Я поздоровался с ним и попросил его в свой кабинет. Он уселся в то же самое кресло, в котором сидел три года тому назад. Он сильно постарел и заметно опустился. Весь его вид выражал полную и покорную безнадежность.

Несколько времени мы просидели молча. Он, как и в первый раз, беспокойно вертел в руках шляпу. Я делал вид, что привожу в порядок бумаги на письменном столе. Наконец, чтобы прервать это тягостное молчание, я начал:

- Ну, как вы поживаете, Джо? Должно быть, вам не совсем повезло в вашей семейной жизни?

- Да, сэр, вы угадали, совсем не повезло, - тихо ответил он. - Хенна оказалась настоящим жалом в моем боку.

В его голосе не было и тени упрека. Он просто, как говорится, констатировал предо мною грустный факт.

- Но, быть может, она, если не по характеру, то по своей деятельности хорошая жена и хозяйка? - заметил я. - У нее, вероятно, довольно сильный характер.
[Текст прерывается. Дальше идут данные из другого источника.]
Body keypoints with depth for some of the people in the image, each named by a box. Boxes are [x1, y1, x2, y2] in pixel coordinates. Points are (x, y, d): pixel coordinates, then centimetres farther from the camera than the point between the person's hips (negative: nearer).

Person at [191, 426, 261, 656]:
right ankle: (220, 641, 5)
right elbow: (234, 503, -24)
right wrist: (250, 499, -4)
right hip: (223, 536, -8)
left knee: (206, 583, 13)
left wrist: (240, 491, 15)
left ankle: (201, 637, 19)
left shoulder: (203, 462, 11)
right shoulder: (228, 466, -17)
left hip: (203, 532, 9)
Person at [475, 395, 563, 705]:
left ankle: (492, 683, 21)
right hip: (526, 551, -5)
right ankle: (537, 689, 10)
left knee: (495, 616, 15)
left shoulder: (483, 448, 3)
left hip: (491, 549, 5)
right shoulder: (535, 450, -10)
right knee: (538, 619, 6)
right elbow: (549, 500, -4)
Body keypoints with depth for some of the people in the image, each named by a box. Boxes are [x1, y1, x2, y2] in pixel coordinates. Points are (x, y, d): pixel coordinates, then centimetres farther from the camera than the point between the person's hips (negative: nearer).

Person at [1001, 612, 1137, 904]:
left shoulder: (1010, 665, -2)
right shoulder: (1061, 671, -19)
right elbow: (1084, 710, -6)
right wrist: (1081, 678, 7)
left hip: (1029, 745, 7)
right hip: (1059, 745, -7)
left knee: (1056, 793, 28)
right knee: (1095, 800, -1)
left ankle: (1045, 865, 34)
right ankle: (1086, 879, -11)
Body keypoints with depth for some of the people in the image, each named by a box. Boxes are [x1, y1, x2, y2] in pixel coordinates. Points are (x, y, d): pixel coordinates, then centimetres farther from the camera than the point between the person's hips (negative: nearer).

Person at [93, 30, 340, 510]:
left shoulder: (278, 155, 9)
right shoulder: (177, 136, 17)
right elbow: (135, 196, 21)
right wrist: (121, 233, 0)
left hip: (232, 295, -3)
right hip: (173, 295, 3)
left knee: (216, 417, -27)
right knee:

Я всячески старался найти хоть что-нибудь хорошее в навязанной ему мною жене, но, кроме "сильного характера", ничего не мог придумать.

- О, да, сэр, в этом отношении вы тоже совершенно правы, - подтвердил Джо Хеккет - По-моему, у нее при нашем скромном положении уж чересчур сильный характер… Видите ли, сэр, - продолжал он, вертя в руках свою шляпу, - Хенна довольно резка, а ее мать и совсем тяжела…

- Что же вам за дело до ее матери? - возразил я. - Ведь она не живет с вами…

- В том-то и штука, что живет с тех пор, как старик ушел…

- На тот свет? - подхватил я. - Значит, ваш тесть умер?

- Не совсем, сэр, а вроде этого. Он с год тому назад сбежал.

- А что же сталось с его делом? Я говорю о торговле лесом.

- Эта торговля была продана для покрытия оставленных им долгов. Он везде набрал денег на свою поездку к мормонам. Там ведь не любят людей без средств.

Я выразил свое полное сочувствие горю, постигшему его дом, и высказал предположение, что сестры и братья его жены, наверное, тоже вслед за отцом покинули дом.

- Нет, сэр, они все живут у нас, - с прежним спокойствием ответил посетитель.

Это еще больше поразило меня. Значит, я, кроме неподходящей жены, навязал ему еще целую ораву ее сродников!